* Aim of the task: Drop the images; return everything else in the listing below exactly.

* Supplied material:
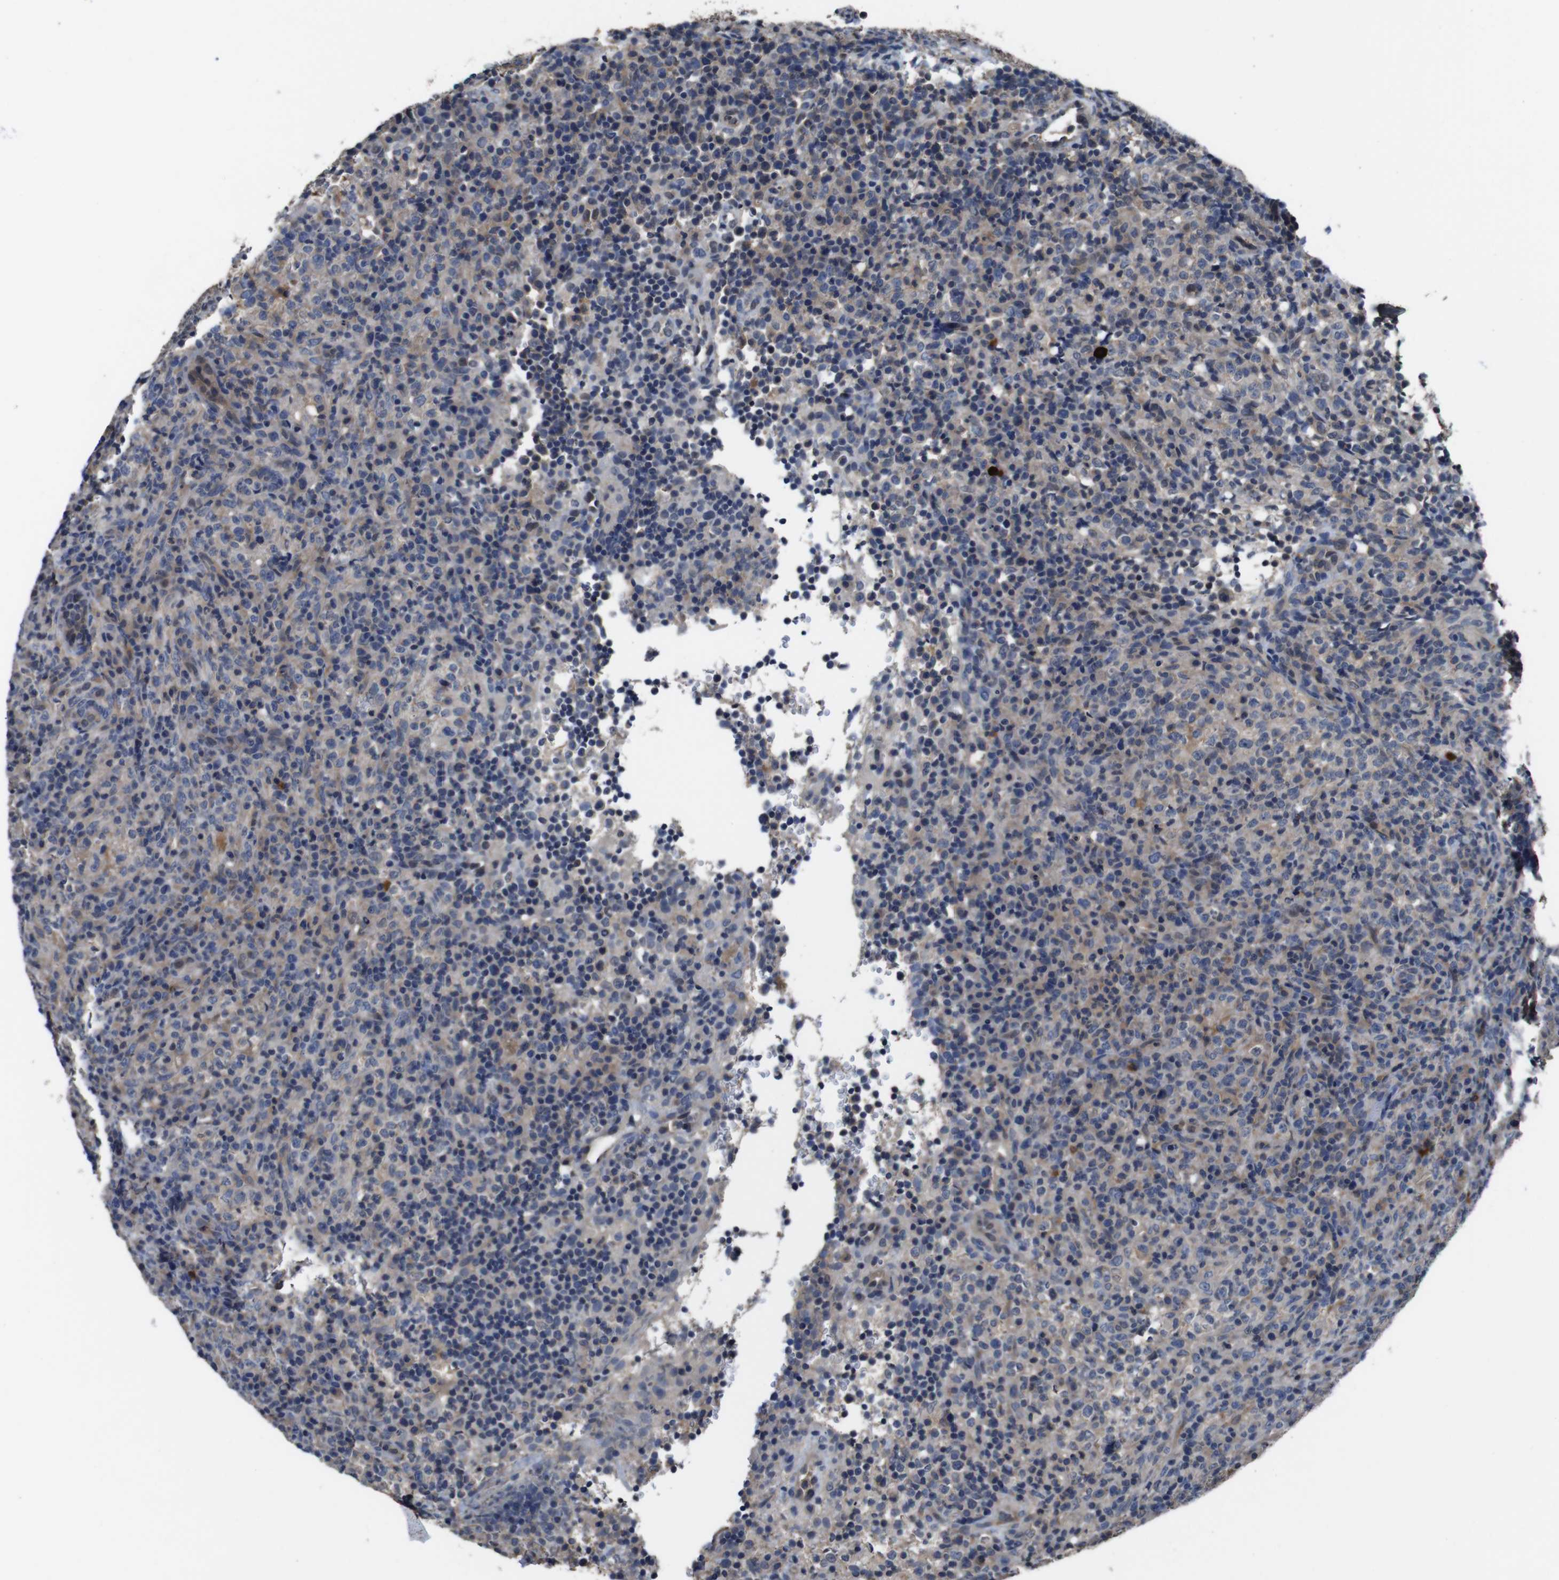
{"staining": {"intensity": "weak", "quantity": "<25%", "location": "cytoplasmic/membranous"}, "tissue": "lymphoma", "cell_type": "Tumor cells", "image_type": "cancer", "snomed": [{"axis": "morphology", "description": "Malignant lymphoma, non-Hodgkin's type, High grade"}, {"axis": "topography", "description": "Lymph node"}], "caption": "High power microscopy photomicrograph of an immunohistochemistry image of high-grade malignant lymphoma, non-Hodgkin's type, revealing no significant expression in tumor cells.", "gene": "GLIPR1", "patient": {"sex": "female", "age": 76}}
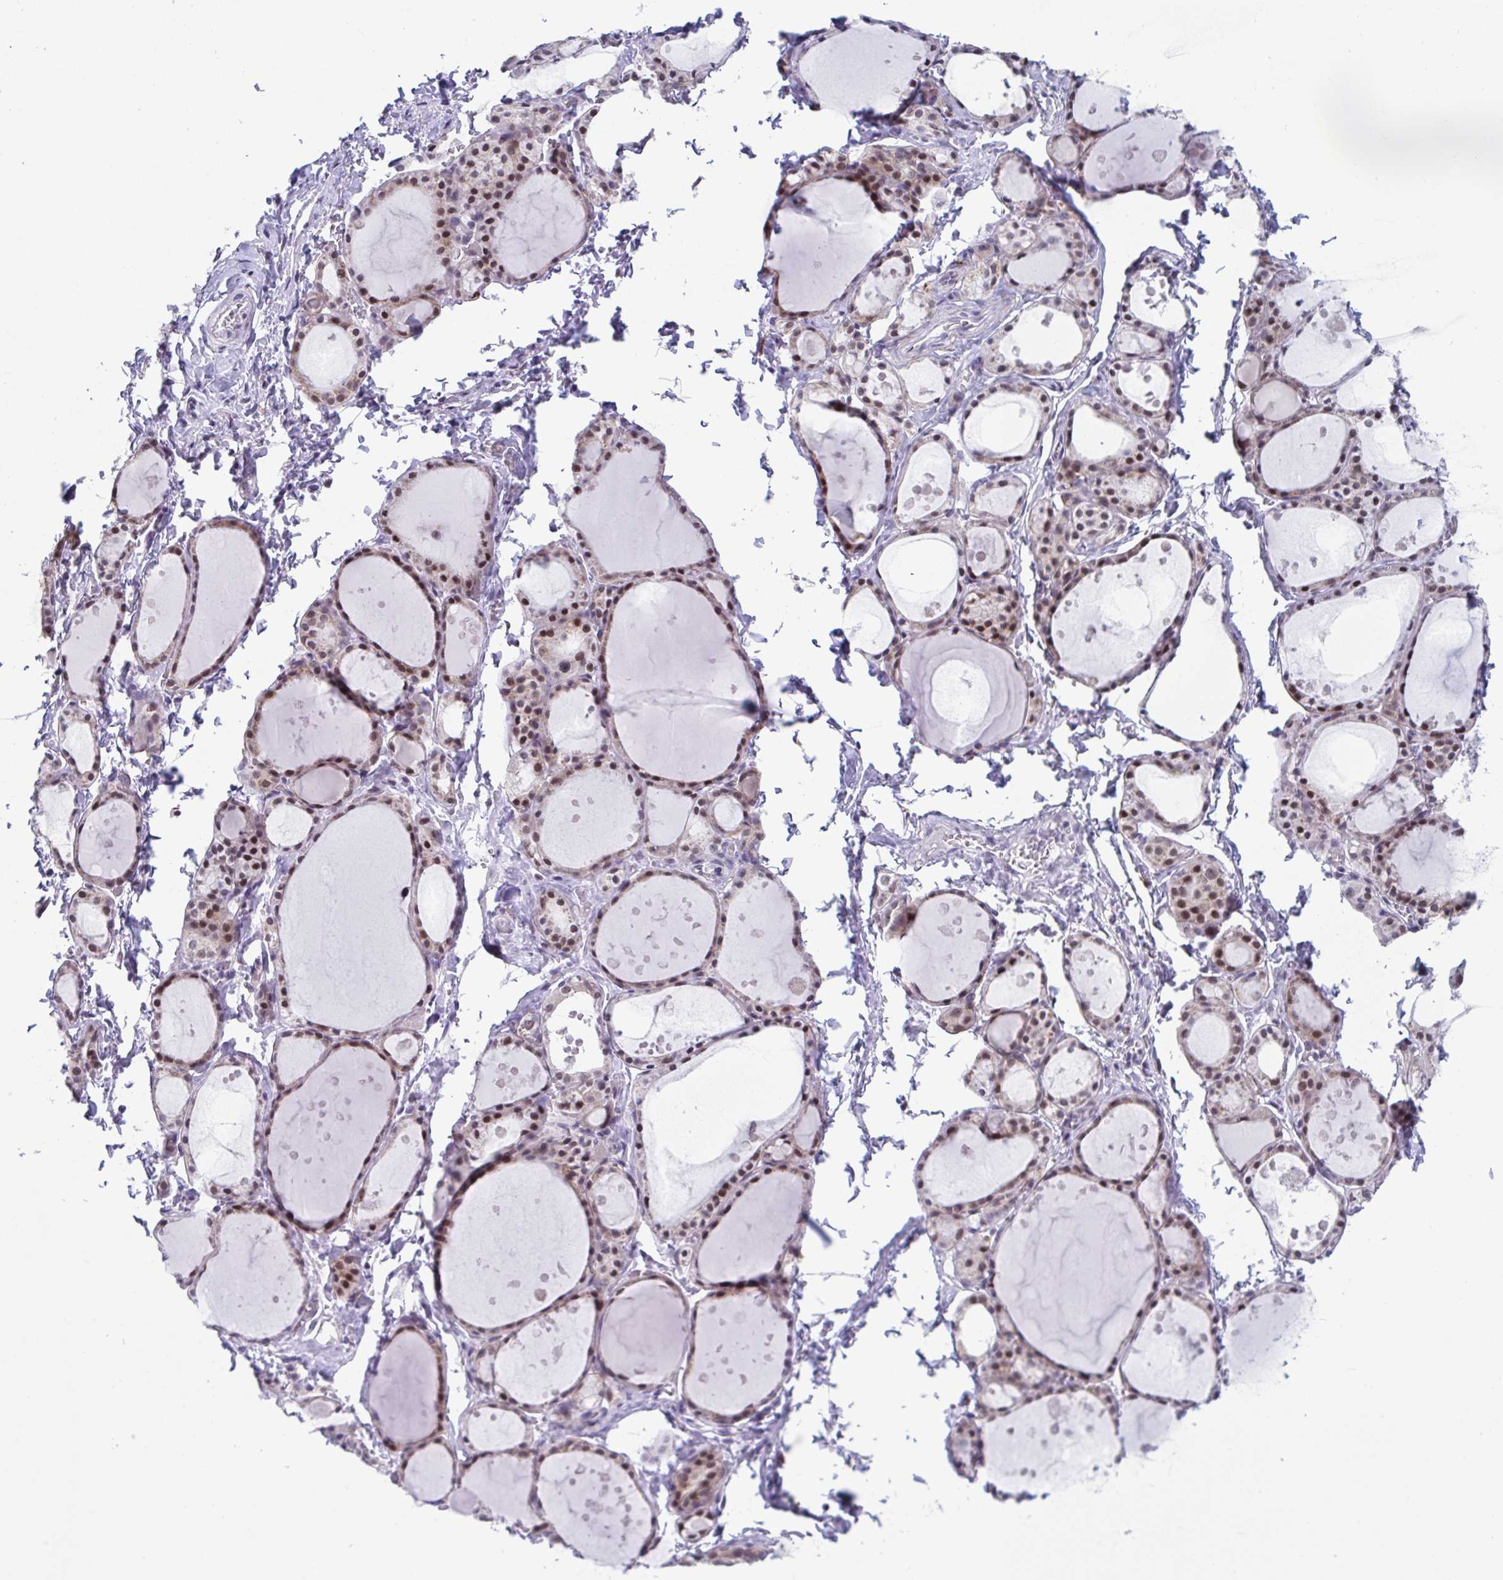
{"staining": {"intensity": "moderate", "quantity": ">75%", "location": "nuclear"}, "tissue": "thyroid gland", "cell_type": "Glandular cells", "image_type": "normal", "snomed": [{"axis": "morphology", "description": "Normal tissue, NOS"}, {"axis": "topography", "description": "Thyroid gland"}], "caption": "Protein analysis of unremarkable thyroid gland exhibits moderate nuclear positivity in approximately >75% of glandular cells. (DAB IHC, brown staining for protein, blue staining for nuclei).", "gene": "WDR72", "patient": {"sex": "male", "age": 68}}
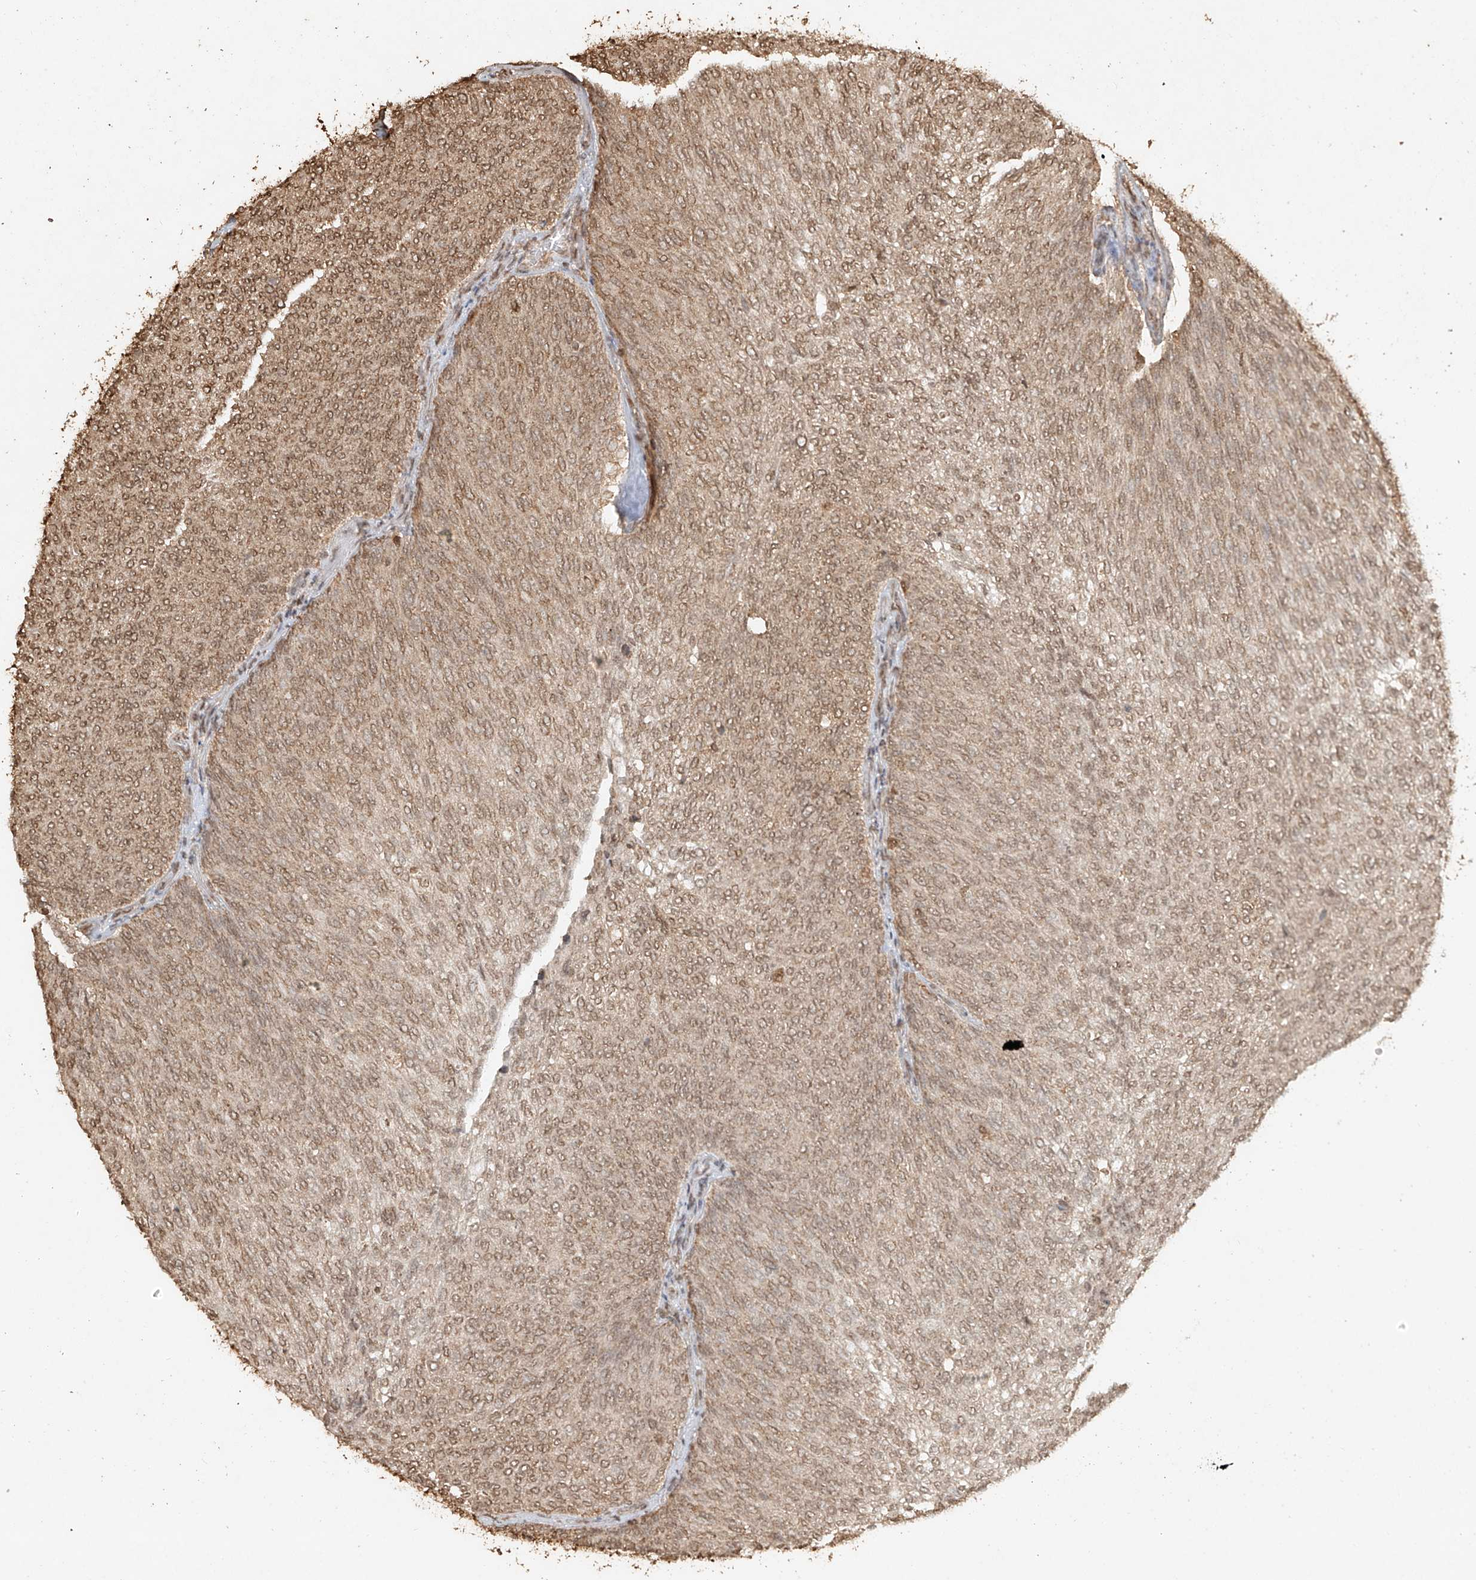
{"staining": {"intensity": "moderate", "quantity": ">75%", "location": "nuclear"}, "tissue": "urothelial cancer", "cell_type": "Tumor cells", "image_type": "cancer", "snomed": [{"axis": "morphology", "description": "Urothelial carcinoma, Low grade"}, {"axis": "topography", "description": "Urinary bladder"}], "caption": "Tumor cells display medium levels of moderate nuclear expression in approximately >75% of cells in urothelial cancer.", "gene": "TIGAR", "patient": {"sex": "female", "age": 79}}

* Solution to this exercise:
{"staining": {"intensity": "weak", "quantity": "<25%", "location": "cytoplasmic/membranous"}, "tissue": "lymphoma", "cell_type": "Tumor cells", "image_type": "cancer", "snomed": [{"axis": "morphology", "description": "Malignant lymphoma, non-Hodgkin's type, High grade"}, {"axis": "topography", "description": "Lymph node"}], "caption": "High power microscopy photomicrograph of an immunohistochemistry image of high-grade malignant lymphoma, non-Hodgkin's type, revealing no significant expression in tumor cells.", "gene": "GLIPR1", "patient": {"sex": "female", "age": 76}}
{"staining": {"intensity": "moderate", "quantity": ">75%", "location": "nuclear"}, "tissue": "thyroid gland", "cell_type": "Glandular cells", "image_type": "normal", "snomed": [{"axis": "morphology", "description": "Normal tissue, NOS"}, {"axis": "topography", "description": "Thyroid gland"}], "caption": "Protein analysis of unremarkable thyroid gland exhibits moderate nuclear positivity in approximately >75% of glandular cells. (DAB IHC, brown staining for protein, blue staining for nuclei).", "gene": "WDR72", "patient": {"sex": "male", "age": 68}}
{"staining": {"intensity": "moderate", "quantity": ">75%", "location": "nuclear"}, "tissue": "urothelial cancer", "cell_type": "Tumor cells", "image_type": "cancer", "snomed": [{"axis": "morphology", "description": "Urothelial carcinoma, Low grade"}, {"axis": "topography", "description": "Urinary bladder"}], "caption": "Tumor cells display medium levels of moderate nuclear expression in approximately >75% of cells in urothelial cancer.", "gene": "TIGAR", "patient": {"sex": "female", "age": 79}}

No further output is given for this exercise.